Gutierrez, H. A. (2009), Estrategias de muestreo: Diseno de encuestas
y estimacion de parametros. Editorial Universidad Santo Tomas.
Examples
# Example 1
# Without replacement sampling
# Vector U contains the label of a population of size N=5
U <- c("Yves", "Ken", "Erik", "Sharon", "Leslie")
# Vector y1 and y2 are the values of the variables of interest
y1<-c(32, 34, 46, 89, 35)
y2<-c(1,1,1,0,0)
# The population size is N=5
N <- length(U)
# The sample size is n=2
n <- 2
# p is the probability of selection of every possible sample
p <- c(0.13, 0.2, 0.15, 0.1, 0.15, 0.04, 0.02, 0.06, 0.07, 0.08)

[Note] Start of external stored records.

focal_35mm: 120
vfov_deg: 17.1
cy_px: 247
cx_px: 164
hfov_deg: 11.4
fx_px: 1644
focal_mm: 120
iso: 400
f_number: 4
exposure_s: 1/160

# Calculates the estimated variance for the HT estimator
VarSYGHT(y1, N, n, p)
VarSYGHT(y2, N, n, p)
# Unbiasedness holds in the estimator of the total
sum(y1)
sum(VarSYGHT(y1, N, n, p)$p * VarSYGHT(y1, N, n, p)$Est.HT)
sum(y2)
sum(VarSYGHT(y2, N, n, p)$p * VarSYGHT(y2, N, n, p)$Est.HT)
# Unbiasedness also holds in the two variances
VarHT(y1, N, n, p)
sum(VarSYGHT(y1, N, n, p)$p * VarSYGHT(y1, N, n, p)$Est.Var1)

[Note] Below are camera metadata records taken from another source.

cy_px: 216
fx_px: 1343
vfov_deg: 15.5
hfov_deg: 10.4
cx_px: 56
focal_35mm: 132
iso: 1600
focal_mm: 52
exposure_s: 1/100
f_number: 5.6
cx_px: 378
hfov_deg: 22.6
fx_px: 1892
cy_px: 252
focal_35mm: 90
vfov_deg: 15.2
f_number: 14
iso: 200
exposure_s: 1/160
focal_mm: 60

sum(VarSYGHT(y1, N, n, p)$p * VarSYGHT(y1, N, n, p)$Est.Var2)
VarHT(y2, N, n, p)
sum(VarSYGHT(y2, N, n, p)$p * VarSYGHT(y2, N, n, p)$Est.Var1)

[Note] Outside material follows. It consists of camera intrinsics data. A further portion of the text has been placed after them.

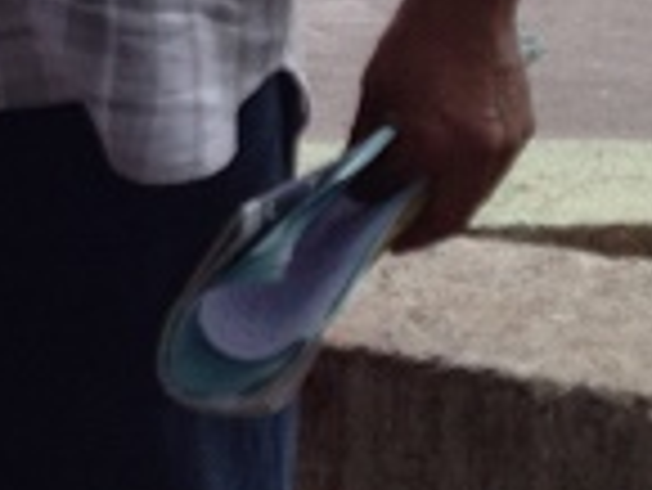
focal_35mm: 193
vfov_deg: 7.3
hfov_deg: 9.5
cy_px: -611
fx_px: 3638
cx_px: -670
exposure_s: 1/935
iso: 50
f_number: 2.4
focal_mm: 4.28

sum(VarSYGHT(y2, N, n, p)$p * VarSYGHT(y2, N, n, p)$Est.Var2)
# Example 2: negative variance estimates
x = c(2.5, 2.0, 1.1, 0.5)
N = 4
n = 2
p = c(0.31, 0.20, 0.14, 0.03, 0.01, 0.31)
VarSYGHT(x, N, n, p)
# Unbiasedness holds in the estimator of the total
sum(x)
sum(VarSYGHT(x, N, n, p)$p * VarSYGHT(x, N, n, p)$Est.HT)
# Unbiasedness also holds in the two variances
VarHT(x, N, n, p)
sum(VarSYGHT(x, N, n, p)$p * VarSYGHT(x, N, n, p)$Est.Var1)
sum(VarSYGHT(x, N, n, p)$p * VarSYGHT(x, N, n, p)$Est.Var2)